Lyon hatte ihn eigentlich nie interessiert, wahrscheinlich, weil die Stadt nicht am Meer lag. Doch die schwarzfüßige Freundin, die er seit der Londoner Zeit im gemeinsamen Freundes- und Bekanntenkreis still begehrte und die vor einigen Monaten wieder ins heimatliche Ardèche zurückgekehrt war, um ihrem sechsjährigen Sohn einen bodenständigen Vater zu geben, nicht einen solchen allzu lebensfreudigen Tunichtgut wie dessen Erzeuger, der vermutlich seiner Realitätsignoranz wegen mit einer tödlichen Apoplexie bestraft worden war, schwärmte ihm immerzu von den zwei Wassern vor, die die Presqu'ile spielerisch umfaßten und liebkosten und zur Rhône vereinigt den Süden eröffneten. Diese Situation sich anzuschauen, hatte er sich vorgenommen, vor allem aber die Oper der Stadt, die sie nie ohne Nachdruck erwähnte. Ein wenig erstaunt war er darüber gewesen, da die von ihr bevorzugt gehörten Stimmen einer anderen Lärmkategorie angehörten. Doch möglicherweise war es die Sehnsucht aller französischen Provinzler nach dem Triumphalen außerhalb der Hauptstadt. Denn diesem offensichtlich außergewöhnlichen Haus, das hatte er nachgelesen, war vor einiger Zeit neben Paris als einzigem der Status einer Nationaloper zugesprochen worden. Zudem war es seit Ende der achtziger bis in die neunziger Jahre von Jean Nouvel derart umgestaltet worden, daß ihm auch ohne Musik ein Ruf wie Donnerhall voraustönte. Dazu gehörte die Geschichte vom Tonnendach, auf dem es zu blinken begann wie die Energieanzeige eines hochfrequentierten Rotllichtviertels, wenn darunter die Ouverture einsetzte. Einige Gründe waren es, die ihn zu dem Entschluß gebracht hatten, dort aus dem Zug auszusteigen und für ein paar Stunden Station zu machen.

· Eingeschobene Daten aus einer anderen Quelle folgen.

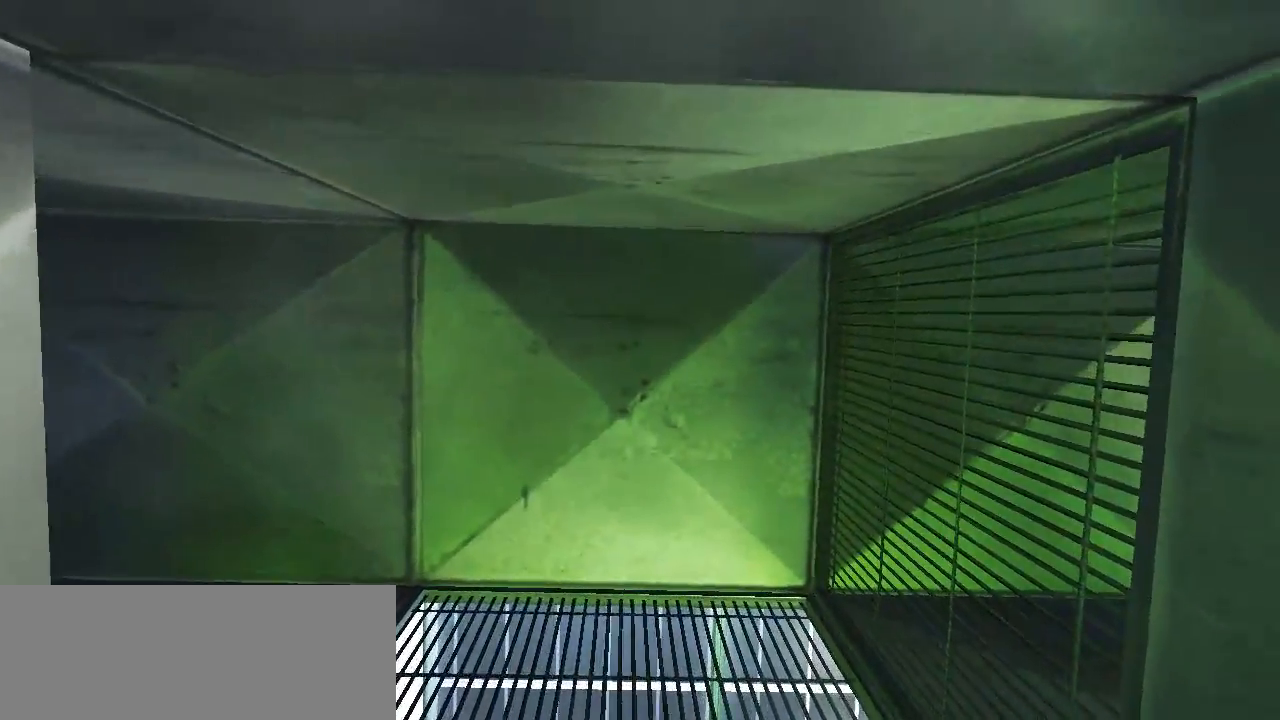
{"keys": ["w"], "events": []}
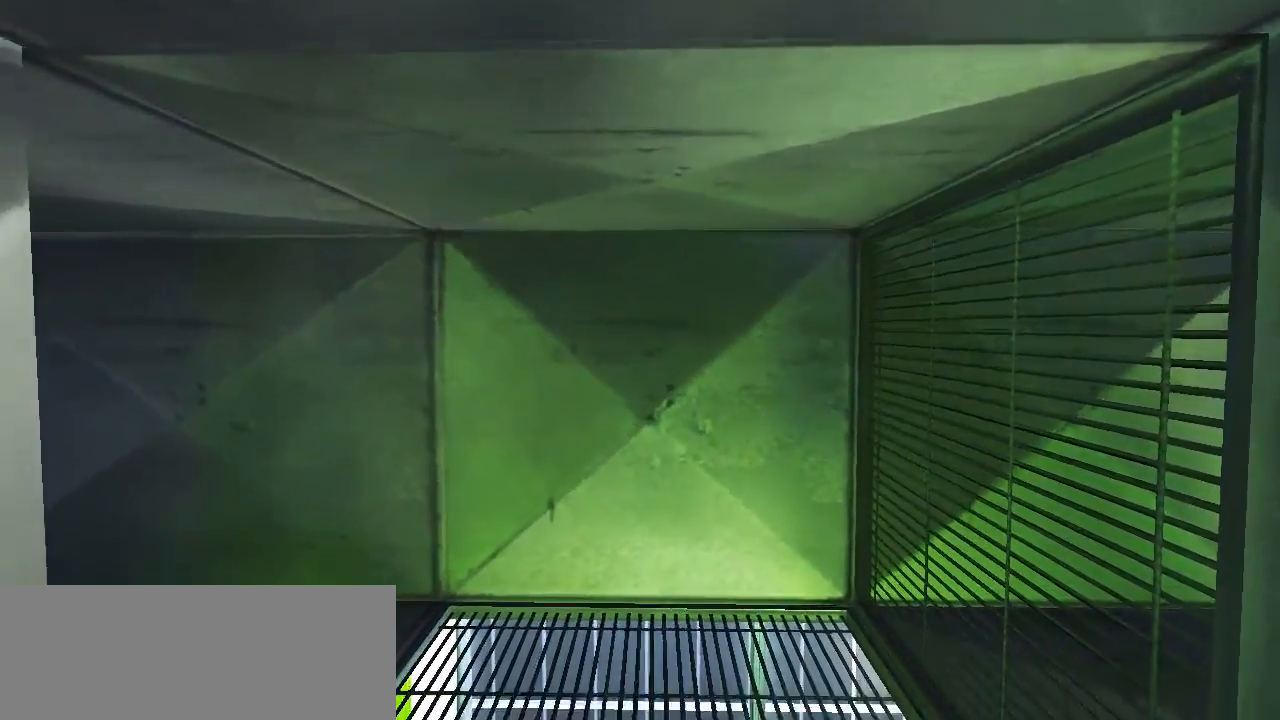
{"keys": ["w"], "events": []}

Vielleicht ließe sich auch noch ein Treffen mit der mittlerweile Unerreichbaren arrangieren, die nicht allzuweit entfernt auf dem Land lebte. Dann würde er gegebenenfalls mit der letzten Bahn weiterfahren und immer noch vor den Wassern der Rhône in deren Mund angekommen sein.

Mit einiger Bewunderung hatte er die prachtvolle Architektur nicht nur des Opernhauses genossen, auch ansonsten fühlte er sich recht wohl in dessen unmittelbarer Umgebung. Unweit der Oper am Rand des Getümmels an der Place des Terreaux hatte er einen etwas ruhigeren Platz gefunden, wo er, wie er später erfahren sollte, obendrein einige Centimes weniger für den Pastis zahlen mußte als ein paar Meter weiter das Gemisch aus Touristen und Einheimischen, die die Nähe des für seinen Geschmack übermäßig schwülstig-pathetischen, aber eben sehr französischen Brunnens von Bartholdi suchten. Es sollte noch eine Weile dauern bis zum Wiedersehen nach längerer Zeit. Im Schatten der Mairie sitzend gab er sich seiner Lieblingsbeschäftigung hin, Menschen zu beobachten. Nach einer Weile spürte er, daß er selber unter Beobachtung stand. Behutsam, um keine größere Aufmerksamkeit zu erregen, drehte er seinen Kopf leicht nach rechts, um zu prüfen, wer ihn da vermeintlich einer genaueren Betrachtung unterzog. Entgegen seiner sonstigen Gewohnheit, den Blick sofort wieder abzuwenden, ließ er sich von diesen sehr wach blickenden Augen in einem offenen Gesicht fixieren. Ihm war, als ob er eine Herausforderung annehmen müßte. Das löste ein Lächeln aus in dieser zweifelsohne südlichen, fast hageren Physiognomie mit leicht schiefgesichtigen Zügen, der ein Nicken folgte sowie ein freundliches Bonjour Monsieur. Ein freundliches Gespräch entspann sich, das die üblichen Fragen nach dem Woher und Wohin zum Inhalt hatte. Bereitwillig antwortete er auf die gleichwohl dezent geäußerte Neugier und stellte bald fest, daß die einzige Distanz zwischen der etwa Vierziggjährigen und ihm die beiden quadratischen, unbesetzten Tischchen zu sein schienen. Behaglich lehnte er sich zurück und bestellte einen weiteren Anis. Die Einladung zu einem für sie lehnte sie dankend ab, es sei ihr noch zu früh für Alkohol, doch auch einen weiteren Café oder zumindest noch ein Wasser wollte sie nicht annehmen. Im Lauf ihrer beider Unterhaltung kristallisierte sich ein offensichtlich elementares Wissen seiner Gesprächspartnerin über die Stadt heraus, in der sie lebte. Seine so entzündete Wißbegierigkeit mündete in ihre Frage, ob sie ihm ein wenig der Umgebung zeigen dürfe.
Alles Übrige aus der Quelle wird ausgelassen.